Costa Rica

Tortuguero, My Favorite Place in Costa Rica (And of My Trip So Far)

by Tannerthetraveler on September 21, 2011

Tortuguero, My Favorite Place in Costa Rica (And of My Trip So Far)

I will put this on the table right away, I am a nature loving kind of guy. That being said, one of the coolest places I have ever been is Tortuguero National Park in Costa Rica. I heard about this place from a few of the people I was traveling with in Coco and Tamarindo and decided to check it out. After a brief stint in San Jose, I started my adventure into the wild. I took a morning bus up to Cariari. In another few hours, I boarded the bus to La Pavona, the small town which houses the ferries into the park.

On my particular bus, there was a very loud and obnoxious baby, and a man with a box of chicks. Both of these were a great source of loud noise. Surviving the annoyance got easier when the bus took us through a banana plantation, and we got to see the mechanism which moves the bananas across the road and into the packaging facility, which I thought was pretty cool. Soon after that, my bus arrived and I bought my ticket into the wild.

Riding the boat into Tortuguero village was like the Disney jungle cruise, but real. Wildlife and jungle vegetation of all sorts surrounded us. There were monkeys in the trees, kingfisher birds diving everywhere, iguanas climbing around, river otters getting in for a swim, fish jumping, and much more. There was even an old sunken ship along the route, adding to the adventurous feel of the voyage. Even better was that the sun set along my cruise, providing beauty in itself, but also giving me the unique opportunity to see the lanterns over the small huts that appeared along the side of the river every once in a while. It was absolutely magical.

The boat ride in took somewhere between a half hour and an hour. I am not sure exactly how long because I was either marvelling at the beauty of the place or fantasizing about what the rest of the trip will be like. There was even a cabin for sale somewhere along the river for the equivalent of $7000 USD. It got me thinking about how wonderful it would be to live here for a while. Arriving at the village, I was taken to my hostel by the guide from the boat and he explained that for $40, I could get on a guided canoe cruise of the jungle in the morning, a ticket into the park all day, and a night tour to see the Green Turtles nesting. Normally, my daily budget is around $20, and that includes food and a place to stay, but I felt that getting the most out of this place would definitely be worth it. It was.

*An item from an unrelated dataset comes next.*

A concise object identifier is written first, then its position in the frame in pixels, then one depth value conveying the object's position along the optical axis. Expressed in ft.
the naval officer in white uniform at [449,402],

I didn't have an alarm clock, or any way to tell time, but the guide said he would get me up in time for the tour, which was at 6 am. He didn't. Luckily, I happened to wake up at 5 anyway. How often does that happen? I felt like me going on this tour was meant to be. The tour was incredible. We saw so many different kinds of wildlife, and it felt great to be paddling the boat along instead of riding by motor. The guide did a great job of explaining the ways the different animals of the jungle live their lives, and gave us plenty of perfect opportunities to take pictures. He even snagged a juvenile cayman out of the river and I got to hold it. Unbelievable. The tour went way above my expectations and turned it into the highlight of my trip. Upon returning to the island, I walked straight across the island and saw the Caribbean for the first time in my life. It was only about 9 am, and my day was already incredible.

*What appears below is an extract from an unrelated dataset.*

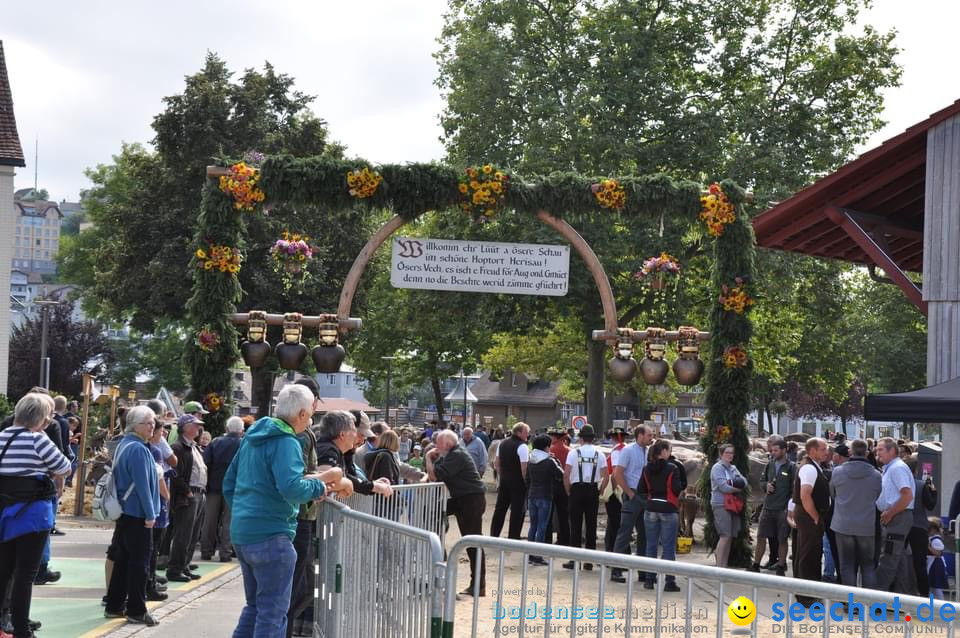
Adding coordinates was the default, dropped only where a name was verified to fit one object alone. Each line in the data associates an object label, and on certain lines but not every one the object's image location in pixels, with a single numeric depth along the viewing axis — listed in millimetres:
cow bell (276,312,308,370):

I spent a little while swimming off the beach and then returned to my hostel, ate a little, and went out to explore the park. Walking down the path through the jungle was great. Once again, there was an amazing amount of wildlife to see and photograph. The rubber boots I had to rent didn't go well with my shorts (they yanked the hairs and chaffed the skin on my legs) but it was still amazing. The spiders are gigantic there and I finally figured out how to get a good picture of them. I returned to my hostel and hung out with the others that were staying there, I made some great friends that gave me some helpful tips for budget travel, and I hung out with one of them long enough to see the Red Hot Chili Peppers and the Independence Day festival back in San Jose. I ate dinner, played some guitar, and left for my night turtle tour.

I am not sure how I feel about paying to see a creature give birth, but it was an informative and unique experience. Unfortunately, I wasn't allowed to bring my camera to photograph the turtles, or the beautiful, fighter jet-like moth that I saw on the way back. When I was almost back to my hostel, I saw a sign on a cabin that read:  "Adventurous? In Shape? looking to try something new?" I read on and it was an advertisement for a guide that takes you camping out into the jungle in search of the big cats and other rarely seen creatures. I was excited. I looked at my wallet. Crap, out of money. I had just enough to get back to San Jose the next morning and there is no ATM on the island. Something to do if I return I guess.

I woke up in the morning, helped a local group rake up all of the leaves in a park nearby, and boarded my boat back. The ride back was almost equally amazing as the ride in, but I was not too excited to leave. Going through the banana fields again was cool also, but my brief trip into the wild was over. I got back to San Jose and typed to my friends back home:  "If you have a bucket list, put Tortuguero on it. It is an incredible must see. Everyone needs to get here at least once in their lives."